Alexandra Sherer, a 23-year-old club member who worked on Morgan’s campaign, took issue with the notion that the divide between the candidates was split along generational or ideological lines. For her, the key issue was whose supporters were best prepared to do the work of grassroots organizing.
“I have nothing against Ian personally,” Sherer said. “It’s more some of people he’s associated with that I’m not the biggest fans of,” referencing a “MAGA group” of “Facebook warrior-types” that supported Reilly, who she said were more interested in fighting online than being active in local party politics.
Like a number of other Morgan supporters — including Catsimatidis, who issued a statement congratulating Reilly — Sherer said she is hopeful the club and party can unify following the election. “This was a very nasty, horrible fight that we’ve had among fellow Republicans and we want to find a way not to have this happen again,” Sherer said.
Reilly downplayed frictions within the club and said he doesn’t expect the outcome of the election to result in lasting divisions within the membership. “Our membership is over 600 people,” he said. “Of course there are going to be members who don’t like someone who comes to speak or how something is done.”
“And if it was a referendum, I’ve won,” he added.

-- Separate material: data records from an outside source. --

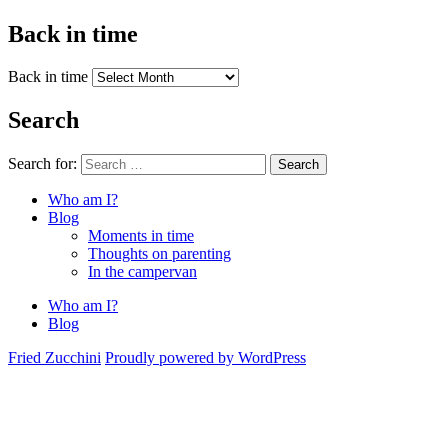
Back in time
Back in time
Search
Search for:
Search
Who am I?
Blog
Moments in time
Thoughts on parenting
In the campervan
Who am I?
Blog
Fried Zucchini
Proudly powered by WordPress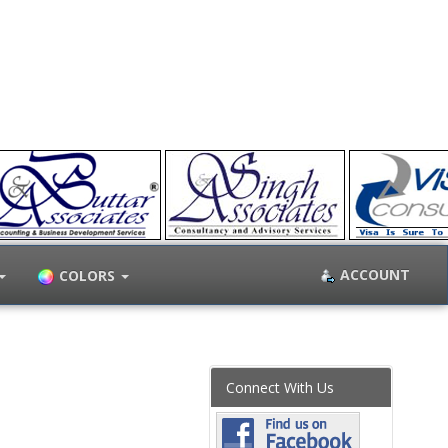
ACCOUNT
COLORS
Connect With Us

A handful members of the East River Democratic Club braved freezing temperatures to protest the Jan. 30 election outside the Republican clubhouse. Patrick Bobilin, vice president of the East River Democratic Club, said he was disappointed that more demonstrators didn’t turn up, given his view of what the club’s failure to “accept some accountability” for the Proud Boys incident represents.
“I don’t think they want a discourse,” Bobilin said. “I think they want violence and aggression and trolling to be the de facto basis of politics in this country. And now it’s in Manhattan, and the absence of more protestors says to me that people are removed from the reality of it.”
“Violence as an element of political discourse is something we can now expect in Manhattan and on the comfortable Upper East Side. I don’t know where we go from here.”